GOAL OF THE EXERCISE
Copy out every line of the records where the string "down" occurs.

═══ MATERIAL SHOWN

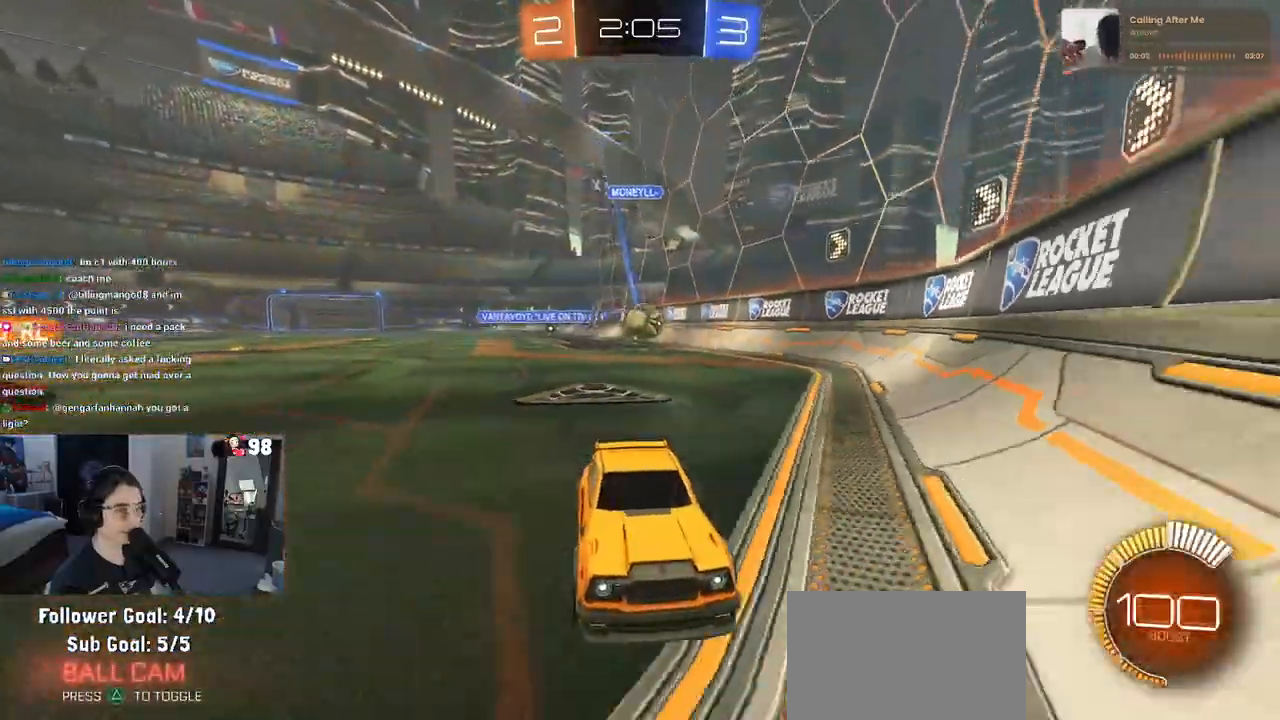
{"dt_ms": 500, "buttons": ["R2"], "left_stick": "left", "right_stick": "center", "events": [[167, "left_stick", "left"]]}
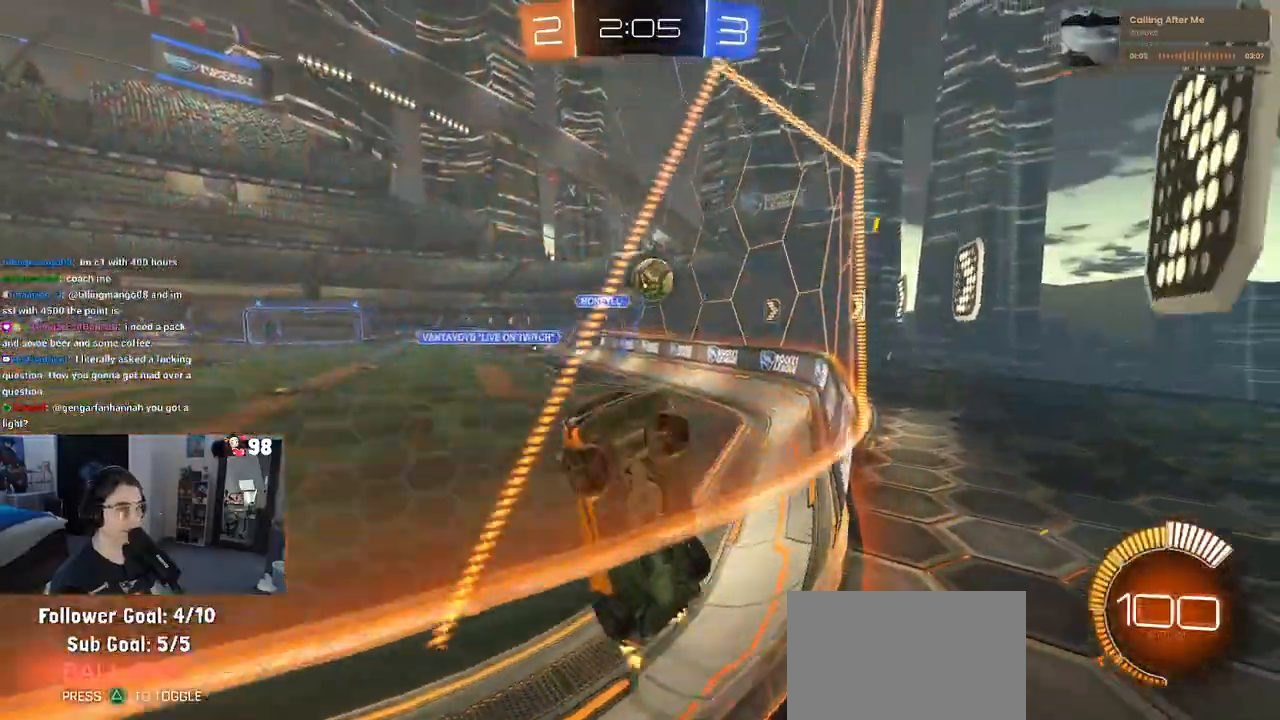
{"dt_ms": 500, "buttons": ["R2"], "left_stick": "left", "right_stick": "center", "events": []}
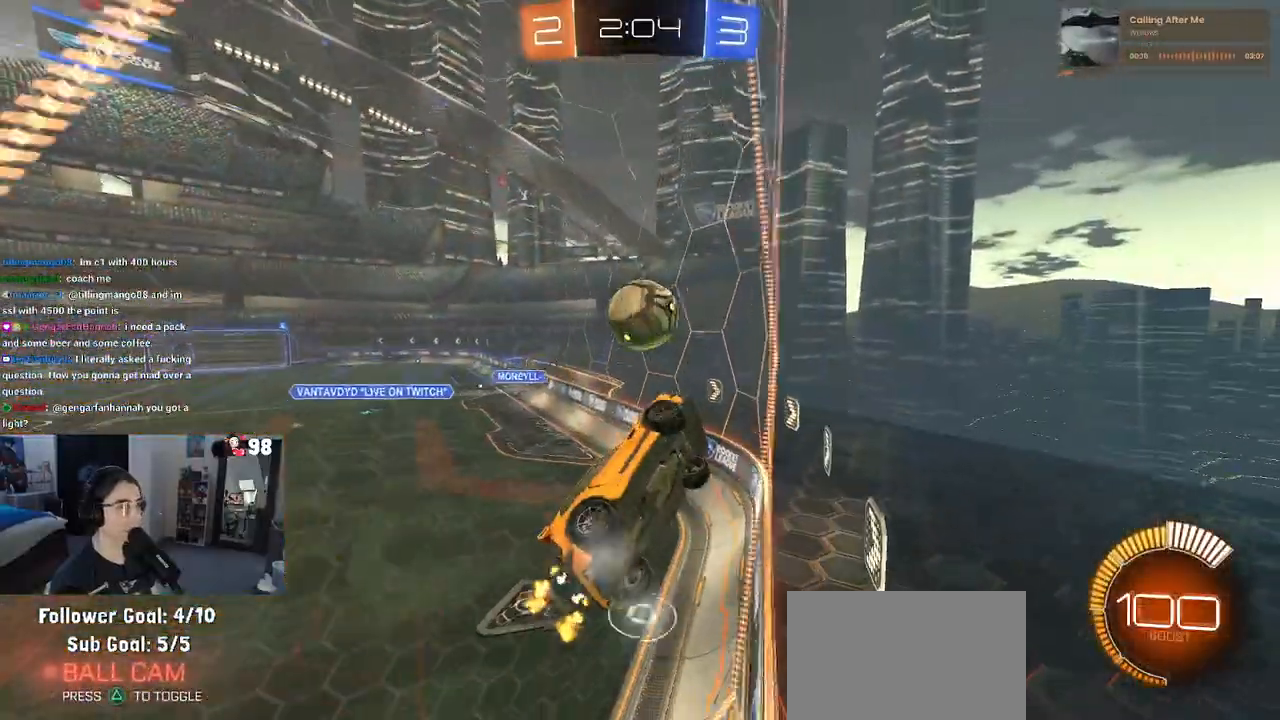
{"dt_ms": 500, "buttons": ["R1", "R2"], "left_stick": "down", "right_stick": "center", "events": [[33, "left_stick", "center"], [67, "R1", "down"], [83, "CROSS", "down"], [183, "left_stick", "up-left"], [200, "CROSS", "up"], [250, "CROSS", "down"], [350, "left_stick", "down"], [400, "CROSS", "up"]]}
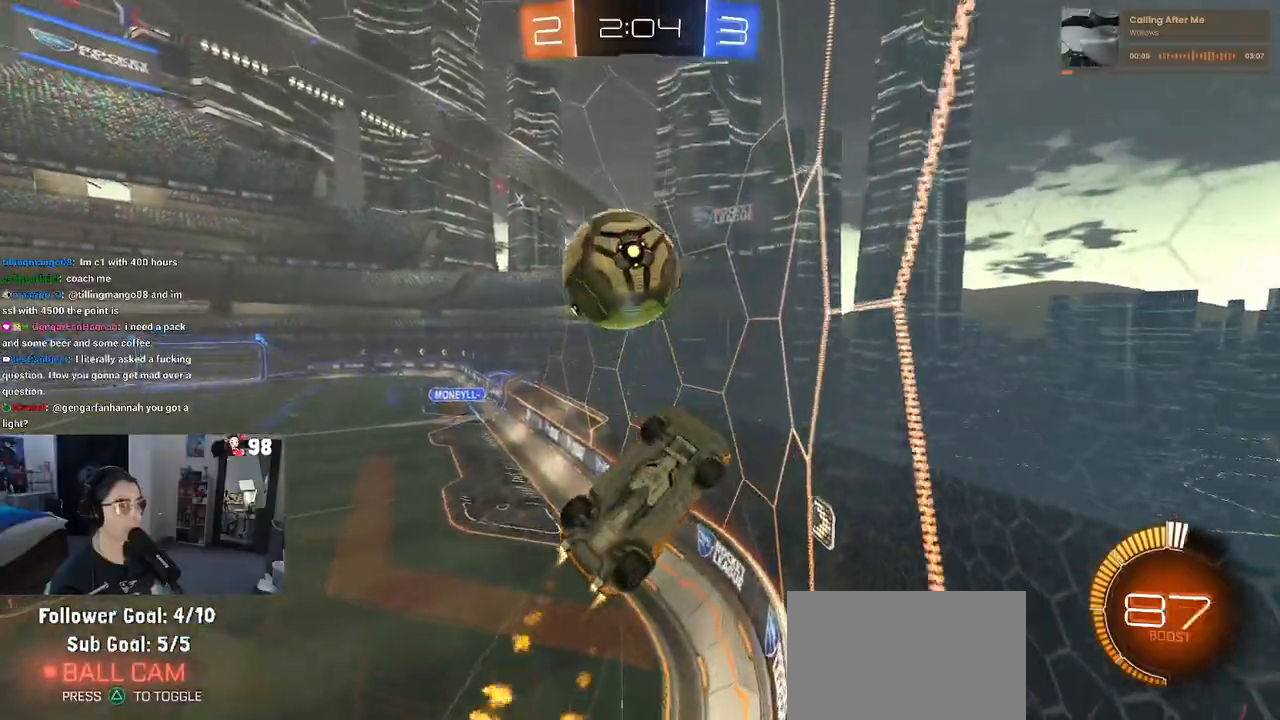
{"dt_ms": 500, "buttons": ["L1", "R1", "R2"], "left_stick": "left", "right_stick": "center", "events": [[117, "left_stick", "center"], [283, "L1", "down"], [400, "left_stick", "left"]]}
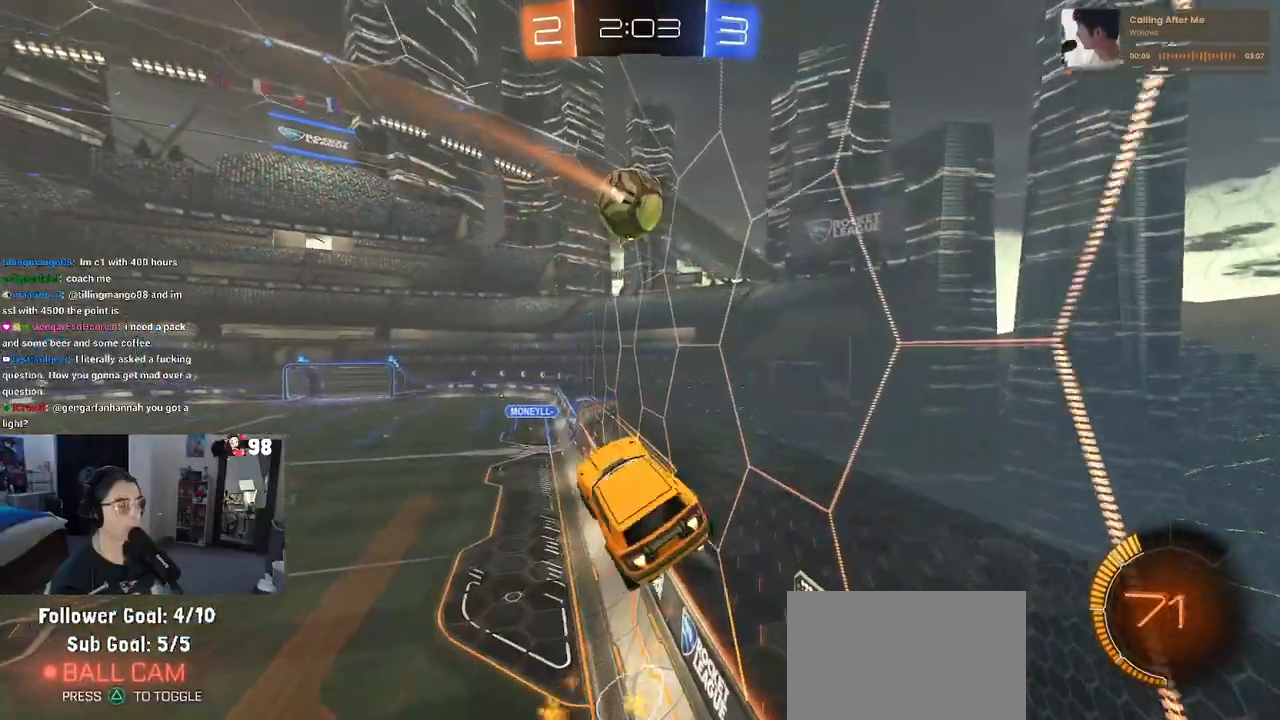
{"dt_ms": 500, "buttons": ["R2"], "left_stick": "center", "right_stick": "center", "events": [[83, "L1", "up"], [167, "left_stick", "down-right"], [317, "left_stick", "center"], [417, "R1", "up"]]}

══════

EXERCISE OUTPUT
{"dt_ms": 500, "buttons": ["R1", "R2"], "left_stick": "down", "right_stick": "center", "events": [[33, "left_stick", "center"], [67, "R1", "down"], [83, "CROSS", "down"], [183, "left_stick", "up-left"], [200, "CROSS", "up"], [250, "CROSS", "down"], [350, "left_stick", "down"], [400, "CROSS", "up"]]}
{"dt_ms": 500, "buttons": ["L1", "R1", "R2"], "left_stick": "left", "right_stick": "center", "events": [[117, "left_stick", "center"], [283, "L1", "down"], [400, "left_stick", "left"]]}
{"dt_ms": 500, "buttons": ["R2"], "left_stick": "center", "right_stick": "center", "events": [[83, "L1", "up"], [167, "left_stick", "down-right"], [317, "left_stick", "center"], [417, "R1", "up"]]}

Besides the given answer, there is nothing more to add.